**Exercise objective**.
A word-for-word copy of all entries is required, without images.

Dataset entries:

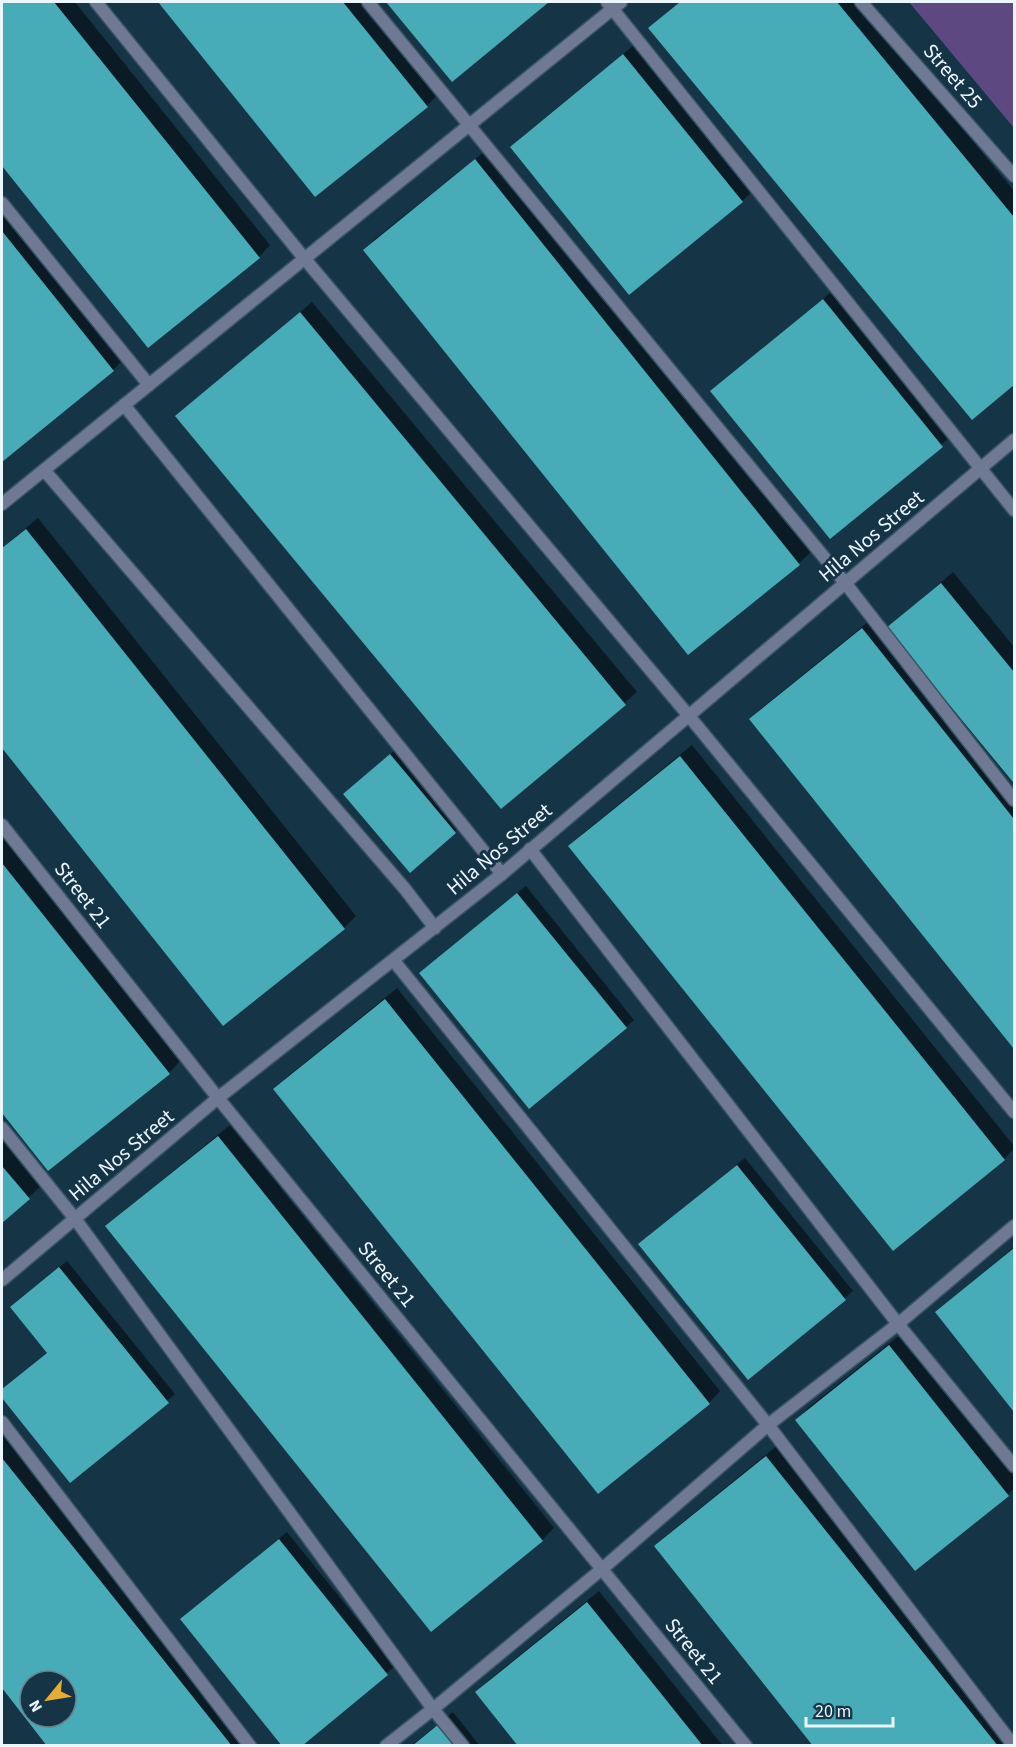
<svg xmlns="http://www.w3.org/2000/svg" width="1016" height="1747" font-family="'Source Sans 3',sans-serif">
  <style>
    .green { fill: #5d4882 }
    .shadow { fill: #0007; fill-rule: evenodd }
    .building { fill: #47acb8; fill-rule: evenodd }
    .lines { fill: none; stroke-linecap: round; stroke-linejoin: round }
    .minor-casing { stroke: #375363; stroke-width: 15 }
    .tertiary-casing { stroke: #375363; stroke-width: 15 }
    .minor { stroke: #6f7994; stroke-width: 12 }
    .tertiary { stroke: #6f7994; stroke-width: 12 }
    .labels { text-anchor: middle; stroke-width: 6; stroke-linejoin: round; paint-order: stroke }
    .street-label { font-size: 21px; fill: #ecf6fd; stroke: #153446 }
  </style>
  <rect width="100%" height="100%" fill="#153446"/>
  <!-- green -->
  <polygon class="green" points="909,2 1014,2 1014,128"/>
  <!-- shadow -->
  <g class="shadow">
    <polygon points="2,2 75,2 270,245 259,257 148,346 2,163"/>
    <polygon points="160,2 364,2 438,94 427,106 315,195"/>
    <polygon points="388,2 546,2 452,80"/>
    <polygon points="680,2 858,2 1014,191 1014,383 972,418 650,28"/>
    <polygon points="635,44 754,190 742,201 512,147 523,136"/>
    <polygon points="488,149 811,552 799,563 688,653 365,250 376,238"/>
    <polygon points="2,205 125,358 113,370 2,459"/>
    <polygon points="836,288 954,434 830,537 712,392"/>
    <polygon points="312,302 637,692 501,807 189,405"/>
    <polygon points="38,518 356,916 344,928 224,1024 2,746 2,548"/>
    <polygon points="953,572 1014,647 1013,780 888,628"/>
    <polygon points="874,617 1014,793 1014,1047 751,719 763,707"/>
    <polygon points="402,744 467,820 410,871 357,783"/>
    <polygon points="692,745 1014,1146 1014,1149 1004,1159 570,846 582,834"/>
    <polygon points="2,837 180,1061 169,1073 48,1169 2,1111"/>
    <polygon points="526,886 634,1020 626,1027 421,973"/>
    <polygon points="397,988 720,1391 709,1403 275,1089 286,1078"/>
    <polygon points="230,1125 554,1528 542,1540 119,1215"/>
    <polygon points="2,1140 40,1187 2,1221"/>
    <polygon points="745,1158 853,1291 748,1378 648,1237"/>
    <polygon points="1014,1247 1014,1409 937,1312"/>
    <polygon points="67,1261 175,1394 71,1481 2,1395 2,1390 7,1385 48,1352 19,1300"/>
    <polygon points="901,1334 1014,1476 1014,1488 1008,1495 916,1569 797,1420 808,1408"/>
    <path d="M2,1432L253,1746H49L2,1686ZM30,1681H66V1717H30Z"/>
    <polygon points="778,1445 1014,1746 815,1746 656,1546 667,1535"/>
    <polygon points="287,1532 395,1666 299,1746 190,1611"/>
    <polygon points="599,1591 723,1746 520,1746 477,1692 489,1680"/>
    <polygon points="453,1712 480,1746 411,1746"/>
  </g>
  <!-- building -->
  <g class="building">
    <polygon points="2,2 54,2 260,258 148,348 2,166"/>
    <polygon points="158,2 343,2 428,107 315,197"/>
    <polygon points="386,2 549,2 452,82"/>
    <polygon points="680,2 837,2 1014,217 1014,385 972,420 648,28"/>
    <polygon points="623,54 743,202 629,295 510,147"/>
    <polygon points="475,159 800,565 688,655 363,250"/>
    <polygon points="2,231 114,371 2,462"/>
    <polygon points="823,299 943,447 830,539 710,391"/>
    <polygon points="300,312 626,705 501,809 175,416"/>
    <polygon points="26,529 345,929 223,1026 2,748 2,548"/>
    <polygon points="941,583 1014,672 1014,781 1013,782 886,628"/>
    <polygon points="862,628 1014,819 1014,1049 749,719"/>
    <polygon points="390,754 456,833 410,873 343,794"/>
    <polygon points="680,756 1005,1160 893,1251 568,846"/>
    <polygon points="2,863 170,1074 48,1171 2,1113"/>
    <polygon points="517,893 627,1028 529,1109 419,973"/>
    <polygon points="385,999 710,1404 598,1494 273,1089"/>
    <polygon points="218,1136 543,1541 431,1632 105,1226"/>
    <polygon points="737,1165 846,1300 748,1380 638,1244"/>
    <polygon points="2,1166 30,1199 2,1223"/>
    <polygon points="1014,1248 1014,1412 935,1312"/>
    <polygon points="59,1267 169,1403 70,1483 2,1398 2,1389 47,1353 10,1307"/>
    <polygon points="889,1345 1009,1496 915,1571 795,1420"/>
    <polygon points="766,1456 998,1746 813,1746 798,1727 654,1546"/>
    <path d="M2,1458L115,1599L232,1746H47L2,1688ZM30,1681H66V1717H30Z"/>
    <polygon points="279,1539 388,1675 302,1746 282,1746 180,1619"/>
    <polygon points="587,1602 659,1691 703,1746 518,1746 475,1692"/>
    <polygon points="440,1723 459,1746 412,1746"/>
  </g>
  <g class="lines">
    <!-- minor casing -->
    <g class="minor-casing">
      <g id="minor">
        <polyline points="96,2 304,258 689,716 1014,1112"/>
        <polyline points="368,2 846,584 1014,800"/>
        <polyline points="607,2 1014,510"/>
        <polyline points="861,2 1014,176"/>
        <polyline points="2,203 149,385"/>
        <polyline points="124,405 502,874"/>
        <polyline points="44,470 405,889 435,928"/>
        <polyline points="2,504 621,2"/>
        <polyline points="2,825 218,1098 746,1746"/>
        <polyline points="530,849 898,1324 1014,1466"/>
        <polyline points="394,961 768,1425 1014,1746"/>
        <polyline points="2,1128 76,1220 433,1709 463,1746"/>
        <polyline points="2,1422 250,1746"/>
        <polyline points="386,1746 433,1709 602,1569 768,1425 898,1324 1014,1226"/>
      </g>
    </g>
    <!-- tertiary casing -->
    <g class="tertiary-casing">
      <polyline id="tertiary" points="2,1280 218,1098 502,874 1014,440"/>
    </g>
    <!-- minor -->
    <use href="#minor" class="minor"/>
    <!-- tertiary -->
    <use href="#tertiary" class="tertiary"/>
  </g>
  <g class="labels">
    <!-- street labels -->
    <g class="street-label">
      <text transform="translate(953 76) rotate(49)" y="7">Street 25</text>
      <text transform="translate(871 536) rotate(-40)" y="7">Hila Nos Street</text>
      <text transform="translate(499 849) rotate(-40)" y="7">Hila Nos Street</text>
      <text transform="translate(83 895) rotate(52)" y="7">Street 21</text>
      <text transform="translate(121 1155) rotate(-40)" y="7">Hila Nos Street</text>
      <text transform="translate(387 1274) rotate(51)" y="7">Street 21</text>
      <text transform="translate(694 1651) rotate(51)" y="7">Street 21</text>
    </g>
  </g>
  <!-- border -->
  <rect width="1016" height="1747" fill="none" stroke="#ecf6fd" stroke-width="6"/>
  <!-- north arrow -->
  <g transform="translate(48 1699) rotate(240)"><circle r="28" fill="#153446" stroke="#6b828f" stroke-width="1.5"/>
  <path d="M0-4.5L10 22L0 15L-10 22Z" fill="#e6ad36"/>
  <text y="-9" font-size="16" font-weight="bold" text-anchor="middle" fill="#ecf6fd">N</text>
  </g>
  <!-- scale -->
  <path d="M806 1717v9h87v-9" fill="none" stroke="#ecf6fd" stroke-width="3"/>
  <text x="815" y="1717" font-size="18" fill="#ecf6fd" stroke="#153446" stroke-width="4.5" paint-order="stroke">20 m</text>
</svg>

**Solution to this exercise**.
<svg xmlns="http://www.w3.org/2000/svg" width="1016" height="1747" font-family="'Source Sans 3',sans-serif">
  <style>
    .green { fill: #5d4882 }
    .shadow { fill: #0007; fill-rule: evenodd }
    .building { fill: #47acb8; fill-rule: evenodd }
    .lines { fill: none; stroke-linecap: round; stroke-linejoin: round }
    .minor-casing { stroke: #375363; stroke-width: 15 }
    .tertiary-casing { stroke: #375363; stroke-width: 15 }
    .minor { stroke: #6f7994; stroke-width: 12 }
    .tertiary { stroke: #6f7994; stroke-width: 12 }
    .labels { text-anchor: middle; stroke-width: 6; stroke-linejoin: round; paint-order: stroke }
    .street-label { font-size: 21px; fill: #ecf6fd; stroke: #153446 }
  </style>
  <rect width="100%" height="100%" fill="#153446"/>
  <!-- green -->
  <polygon class="green" points="909,2 1014,2 1014,128"/>
  <!-- shadow -->
  <g class="shadow">
    <polygon points="2,2 75,2 270,245 259,257 148,346 2,163"/>
    <polygon points="160,2 364,2 438,94 427,106 315,195"/>
    <polygon points="388,2 546,2 452,80"/>
    <polygon points="680,2 858,2 1014,191 1014,383 972,418 650,28"/>
    <polygon points="635,44 754,190 742,201 512,147 523,136"/>
    <polygon points="488,149 811,552 799,563 688,653 365,250 376,238"/>
    <polygon points="2,205 125,358 113,370 2,459"/>
    <polygon points="836,288 954,434 830,537 712,392"/>
    <polygon points="312,302 637,692 501,807 189,405"/>
    <polygon points="38,518 356,916 344,928 224,1024 2,746 2,548"/>
    <polygon points="953,572 1014,647 1013,780 888,628"/>
    <polygon points="874,617 1014,793 1014,1047 751,719 763,707"/>
    <polygon points="402,744 467,820 410,871 357,783"/>
    <polygon points="692,745 1014,1146 1014,1149 1004,1159 570,846 582,834"/>
    <polygon points="2,837 180,1061 169,1073 48,1169 2,1111"/>
    <polygon points="526,886 634,1020 626,1027 421,973"/>
    <polygon points="397,988 720,1391 709,1403 275,1089 286,1078"/>
    <polygon points="230,1125 554,1528 542,1540 119,1215"/>
    <polygon points="2,1140 40,1187 2,1221"/>
    <polygon points="745,1158 853,1291 748,1378 648,1237"/>
    <polygon points="1014,1247 1014,1409 937,1312"/>
    <polygon points="67,1261 175,1394 71,1481 2,1395 2,1390 7,1385 48,1352 19,1300"/>
    <polygon points="901,1334 1014,1476 1014,1488 1008,1495 916,1569 797,1420 808,1408"/>
    <path d="M2,1432L253,1746H49L2,1686ZM30,1681H66V1717H30Z"/>
    <polygon points="778,1445 1014,1746 815,1746 656,1546 667,1535"/>
    <polygon points="287,1532 395,1666 299,1746 190,1611"/>
    <polygon points="599,1591 723,1746 520,1746 477,1692 489,1680"/>
    <polygon points="453,1712 480,1746 411,1746"/>
  </g>
  <!-- building -->
  <g class="building">
    <polygon points="2,2 54,2 260,258 148,348 2,166"/>
    <polygon points="158,2 343,2 428,107 315,197"/>
    <polygon points="386,2 549,2 452,82"/>
    <polygon points="680,2 837,2 1014,217 1014,385 972,420 648,28"/>
    <polygon points="623,54 743,202 629,295 510,147"/>
    <polygon points="475,159 800,565 688,655 363,250"/>
    <polygon points="2,231 114,371 2,462"/>
    <polygon points="823,299 943,447 830,539 710,391"/>
    <polygon points="300,312 626,705 501,809 175,416"/>
    <polygon points="26,529 345,929 223,1026 2,748 2,548"/>
    <polygon points="941,583 1014,672 1014,781 1013,782 886,628"/>
    <polygon points="862,628 1014,819 1014,1049 749,719"/>
    <polygon points="390,754 456,833 410,873 343,794"/>
    <polygon points="680,756 1005,1160 893,1251 568,846"/>
    <polygon points="2,863 170,1074 48,1171 2,1113"/>
    <polygon points="517,893 627,1028 529,1109 419,973"/>
    <polygon points="385,999 710,1404 598,1494 273,1089"/>
    <polygon points="218,1136 543,1541 431,1632 105,1226"/>
    <polygon points="737,1165 846,1300 748,1380 638,1244"/>
    <polygon points="2,1166 30,1199 2,1223"/>
    <polygon points="1014,1248 1014,1412 935,1312"/>
    <polygon points="59,1267 169,1403 70,1483 2,1398 2,1389 47,1353 10,1307"/>
    <polygon points="889,1345 1009,1496 915,1571 795,1420"/>
    <polygon points="766,1456 998,1746 813,1746 798,1727 654,1546"/>
    <path d="M2,1458L115,1599L232,1746H47L2,1688ZM30,1681H66V1717H30Z"/>
    <polygon points="279,1539 388,1675 302,1746 282,1746 180,1619"/>
    <polygon points="587,1602 659,1691 703,1746 518,1746 475,1692"/>
    <polygon points="440,1723 459,1746 412,1746"/>
  </g>
  <g class="lines">
    <!-- minor casing -->
    <g class="minor-casing">
      <g id="minor">
        <polyline points="96,2 304,258 689,716 1014,1112"/>
        <polyline points="368,2 846,584 1014,800"/>
        <polyline points="607,2 1014,510"/>
        <polyline points="861,2 1014,176"/>
        <polyline points="2,203 149,385"/>
        <polyline points="124,405 502,874"/>
        <polyline points="44,470 405,889 435,928"/>
        <polyline points="2,504 621,2"/>
        <polyline points="2,825 218,1098 746,1746"/>
        <polyline points="530,849 898,1324 1014,1466"/>
        <polyline points="394,961 768,1425 1014,1746"/>
        <polyline points="2,1128 76,1220 433,1709 463,1746"/>
        <polyline points="2,1422 250,1746"/>
        <polyline points="386,1746 433,1709 602,1569 768,1425 898,1324 1014,1226"/>
      </g>
    </g>
    <!-- tertiary casing -->
    <g class="tertiary-casing">
      <polyline id="tertiary" points="2,1280 218,1098 502,874 1014,440"/>
    </g>
    <!-- minor -->
    <use href="#minor" class="minor"/>
    <!-- tertiary -->
    <use href="#tertiary" class="tertiary"/>
  </g>
  <g class="labels">
    <!-- street labels -->
    <g class="street-label">
      <text transform="translate(953 76) rotate(49)" y="7">Street 25</text>
      <text transform="translate(871 536) rotate(-40)" y="7">Hila Nos Street</text>
      <text transform="translate(499 849) rotate(-40)" y="7">Hila Nos Street</text>
      <text transform="translate(83 895) rotate(52)" y="7">Street 21</text>
      <text transform="translate(121 1155) rotate(-40)" y="7">Hila Nos Street</text>
      <text transform="translate(387 1274) rotate(51)" y="7">Street 21</text>
      <text transform="translate(694 1651) rotate(51)" y="7">Street 21</text>
    </g>
  </g>
  <!-- border -->
  <rect width="1016" height="1747" fill="none" stroke="#ecf6fd" stroke-width="6"/>
  <!-- north arrow -->
  <g transform="translate(48 1699) rotate(240)"><circle r="28" fill="#153446" stroke="#6b828f" stroke-width="1.5"/>
  <path d="M0-4.5L10 22L0 15L-10 22Z" fill="#e6ad36"/>
  <text y="-9" font-size="16" font-weight="bold" text-anchor="middle" fill="#ecf6fd">N</text>
  </g>
  <!-- scale -->
  <path d="M806 1717v9h87v-9" fill="none" stroke="#ecf6fd" stroke-width="3"/>
  <text x="815" y="1717" font-size="18" fill="#ecf6fd" stroke="#153446" stroke-width="4.5" paint-order="stroke">20 m</text>
</svg>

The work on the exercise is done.